BRIEF —
Identify each line below containing the string "label" and copy it.

Collected data —
▬▬▬

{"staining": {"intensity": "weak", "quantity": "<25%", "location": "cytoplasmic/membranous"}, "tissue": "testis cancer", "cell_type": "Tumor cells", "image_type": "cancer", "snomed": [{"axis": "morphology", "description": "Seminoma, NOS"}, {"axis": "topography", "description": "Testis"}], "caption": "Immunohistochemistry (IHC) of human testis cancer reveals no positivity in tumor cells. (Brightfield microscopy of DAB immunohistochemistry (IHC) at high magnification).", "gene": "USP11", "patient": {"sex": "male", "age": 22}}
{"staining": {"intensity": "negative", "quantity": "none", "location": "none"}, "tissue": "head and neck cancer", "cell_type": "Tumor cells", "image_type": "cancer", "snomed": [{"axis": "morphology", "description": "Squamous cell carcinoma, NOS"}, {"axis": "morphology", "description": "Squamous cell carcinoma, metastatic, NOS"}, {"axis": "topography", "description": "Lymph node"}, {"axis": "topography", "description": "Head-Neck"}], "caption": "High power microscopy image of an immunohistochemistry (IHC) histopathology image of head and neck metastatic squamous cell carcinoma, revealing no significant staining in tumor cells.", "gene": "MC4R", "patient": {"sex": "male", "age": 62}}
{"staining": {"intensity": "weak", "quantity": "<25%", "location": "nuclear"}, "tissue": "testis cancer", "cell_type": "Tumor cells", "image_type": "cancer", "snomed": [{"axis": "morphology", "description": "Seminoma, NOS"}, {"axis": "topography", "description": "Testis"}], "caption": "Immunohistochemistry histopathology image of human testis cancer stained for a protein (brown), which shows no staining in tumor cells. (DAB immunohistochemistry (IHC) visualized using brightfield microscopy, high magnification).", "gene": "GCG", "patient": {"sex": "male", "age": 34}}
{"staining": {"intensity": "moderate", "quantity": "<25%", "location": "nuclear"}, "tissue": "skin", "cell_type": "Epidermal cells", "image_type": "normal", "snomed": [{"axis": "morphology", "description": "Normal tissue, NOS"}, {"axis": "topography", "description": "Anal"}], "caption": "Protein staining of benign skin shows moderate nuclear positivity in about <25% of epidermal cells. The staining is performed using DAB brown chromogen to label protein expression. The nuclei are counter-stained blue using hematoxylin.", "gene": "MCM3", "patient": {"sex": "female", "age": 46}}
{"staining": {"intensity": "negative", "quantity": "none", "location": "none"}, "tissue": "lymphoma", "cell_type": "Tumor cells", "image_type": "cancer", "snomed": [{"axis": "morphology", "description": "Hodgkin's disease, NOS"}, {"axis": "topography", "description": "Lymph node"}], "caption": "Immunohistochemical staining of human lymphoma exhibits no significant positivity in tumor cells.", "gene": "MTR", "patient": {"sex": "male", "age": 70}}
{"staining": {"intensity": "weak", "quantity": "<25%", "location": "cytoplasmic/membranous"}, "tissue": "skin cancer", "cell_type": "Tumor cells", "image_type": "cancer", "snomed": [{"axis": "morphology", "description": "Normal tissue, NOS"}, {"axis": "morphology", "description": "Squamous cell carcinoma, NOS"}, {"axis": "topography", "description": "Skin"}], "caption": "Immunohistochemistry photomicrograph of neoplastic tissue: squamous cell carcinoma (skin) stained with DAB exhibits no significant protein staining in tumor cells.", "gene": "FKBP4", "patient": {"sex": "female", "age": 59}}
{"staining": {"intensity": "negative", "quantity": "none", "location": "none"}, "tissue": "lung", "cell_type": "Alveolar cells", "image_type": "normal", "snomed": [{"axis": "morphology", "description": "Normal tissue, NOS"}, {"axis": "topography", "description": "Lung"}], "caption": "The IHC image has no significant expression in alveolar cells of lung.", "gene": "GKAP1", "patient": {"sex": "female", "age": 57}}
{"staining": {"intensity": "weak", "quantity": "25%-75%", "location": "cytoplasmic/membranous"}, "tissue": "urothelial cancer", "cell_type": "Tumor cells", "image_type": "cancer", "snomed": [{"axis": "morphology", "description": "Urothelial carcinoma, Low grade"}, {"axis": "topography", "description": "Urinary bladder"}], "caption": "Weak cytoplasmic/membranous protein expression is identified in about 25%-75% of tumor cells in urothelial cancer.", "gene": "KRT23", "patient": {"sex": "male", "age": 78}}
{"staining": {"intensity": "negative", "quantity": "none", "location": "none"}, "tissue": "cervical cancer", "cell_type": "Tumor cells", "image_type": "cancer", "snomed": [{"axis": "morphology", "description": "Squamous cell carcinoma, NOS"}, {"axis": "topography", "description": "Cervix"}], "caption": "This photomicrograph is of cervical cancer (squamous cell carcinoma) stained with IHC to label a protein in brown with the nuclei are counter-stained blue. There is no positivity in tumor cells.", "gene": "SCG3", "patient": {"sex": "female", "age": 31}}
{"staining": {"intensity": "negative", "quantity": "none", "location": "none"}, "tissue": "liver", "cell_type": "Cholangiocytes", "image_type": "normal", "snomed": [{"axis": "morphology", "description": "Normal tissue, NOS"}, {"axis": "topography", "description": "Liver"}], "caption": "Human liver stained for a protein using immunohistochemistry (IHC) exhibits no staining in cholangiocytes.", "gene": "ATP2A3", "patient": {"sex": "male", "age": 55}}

▬▬▬

EXERCISE RESPONSE —
{"staining": {"intensity": "moderate", "quantity": "<25%", "location": "nuclear"}, "tissue": "skin", "cell_type": "Epidermal cells", "image_type": "normal", "snomed": [{"axis": "morphology", "description": "Normal tissue, NOS"}, {"axis": "topography", "description": "Anal"}], "caption": "Protein staining of benign skin shows moderate nuclear positivity in about <25% of epidermal cells. The staining is performed using DAB brown chromogen to label protein expression. The nuclei are counter-stained blue using hematoxylin.", "gene": "MCM3", "patient": {"sex": "female", "age": 46}}
{"staining": {"intensity": "negative", "quantity": "none", "location": "none"}, "tissue": "cervical cancer", "cell_type": "Tumor cells", "image_type": "cancer", "snomed": [{"axis": "morphology", "description": "Squamous cell carcinoma, NOS"}, {"axis": "topography", "description": "Cervix"}], "caption": "This photomicrograph is of cervical cancer (squamous cell carcinoma) stained with IHC to label a protein in brown with the nuclei are counter-stained blue. There is no positivity in tumor cells.", "gene": "SCG3", "patient": {"sex": "female", "age": 31}}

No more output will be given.